On Nov. 3, 2015, St. Jude Medical sent an advisory letter to doctors alerting them of issues with 447 Optisure leads, including 278 that were distributed in the U.S.

St. Jude Medical found that “during the manufacturing process of a limited number of Optisure leads, a trim technique to remove excess medical adhesive around the SVC shock coil may have introduced damage to the lead’s insulation,” according to an FDA notice.

There were no reports of lead malfunction or patient injury related to the issue, according to a St. Jude Medical news release.

The Optisure leads are used in conjunction with implantable cardioverter defibrillators. The leads were distributed in the U.S., Belgium, Switzerland, Germany, France, United Kingdom, India, Italy, Japan, Luxembourg, The Netherlands, Saudi Arabia and Sweden.

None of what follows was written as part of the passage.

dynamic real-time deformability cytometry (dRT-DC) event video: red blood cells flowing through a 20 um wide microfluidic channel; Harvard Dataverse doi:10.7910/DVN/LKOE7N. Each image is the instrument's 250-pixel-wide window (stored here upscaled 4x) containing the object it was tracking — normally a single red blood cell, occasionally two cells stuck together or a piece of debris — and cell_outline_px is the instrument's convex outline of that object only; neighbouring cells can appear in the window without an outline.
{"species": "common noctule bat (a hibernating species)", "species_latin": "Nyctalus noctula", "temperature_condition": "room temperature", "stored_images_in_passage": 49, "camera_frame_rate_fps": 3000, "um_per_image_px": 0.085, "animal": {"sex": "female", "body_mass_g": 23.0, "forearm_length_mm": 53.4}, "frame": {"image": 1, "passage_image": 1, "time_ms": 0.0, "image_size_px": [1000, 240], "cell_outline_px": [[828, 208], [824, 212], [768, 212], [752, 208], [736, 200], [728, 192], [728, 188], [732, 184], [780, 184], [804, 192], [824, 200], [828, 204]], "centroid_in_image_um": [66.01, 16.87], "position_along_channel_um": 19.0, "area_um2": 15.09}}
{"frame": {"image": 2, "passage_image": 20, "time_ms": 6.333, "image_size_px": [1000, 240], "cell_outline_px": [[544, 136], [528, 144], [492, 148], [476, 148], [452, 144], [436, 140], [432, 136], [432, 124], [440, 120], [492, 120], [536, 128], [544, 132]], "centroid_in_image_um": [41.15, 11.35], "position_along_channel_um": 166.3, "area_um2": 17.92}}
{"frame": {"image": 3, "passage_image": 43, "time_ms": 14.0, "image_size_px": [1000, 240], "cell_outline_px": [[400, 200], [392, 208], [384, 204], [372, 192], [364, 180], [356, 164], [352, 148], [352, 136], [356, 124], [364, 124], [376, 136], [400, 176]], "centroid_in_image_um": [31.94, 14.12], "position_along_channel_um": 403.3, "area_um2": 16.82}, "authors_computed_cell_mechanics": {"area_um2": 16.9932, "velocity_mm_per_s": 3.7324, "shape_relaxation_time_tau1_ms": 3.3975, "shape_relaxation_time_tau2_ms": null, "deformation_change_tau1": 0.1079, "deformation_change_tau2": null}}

“A St. Jude Medical internal investigation found the probability that a lead was damaged as a result of the manufacturing variation to an extent that it could result in the inability to deliver appropriate high voltage therapy is very low and that any associated risks can be prevented with device reprogramming,” the company said in a news release. “The patients’ leads can also be monitored from home using the Merlin.net remote care system. The company has not received any reports of compromised performance of the impacted Optisure leads. St. Jude Medical is in the process of providing an updated advisory notice to physicians to further ensure physicians are aware of recommendations for managing their patients who may have been implanted with the impacted leads.”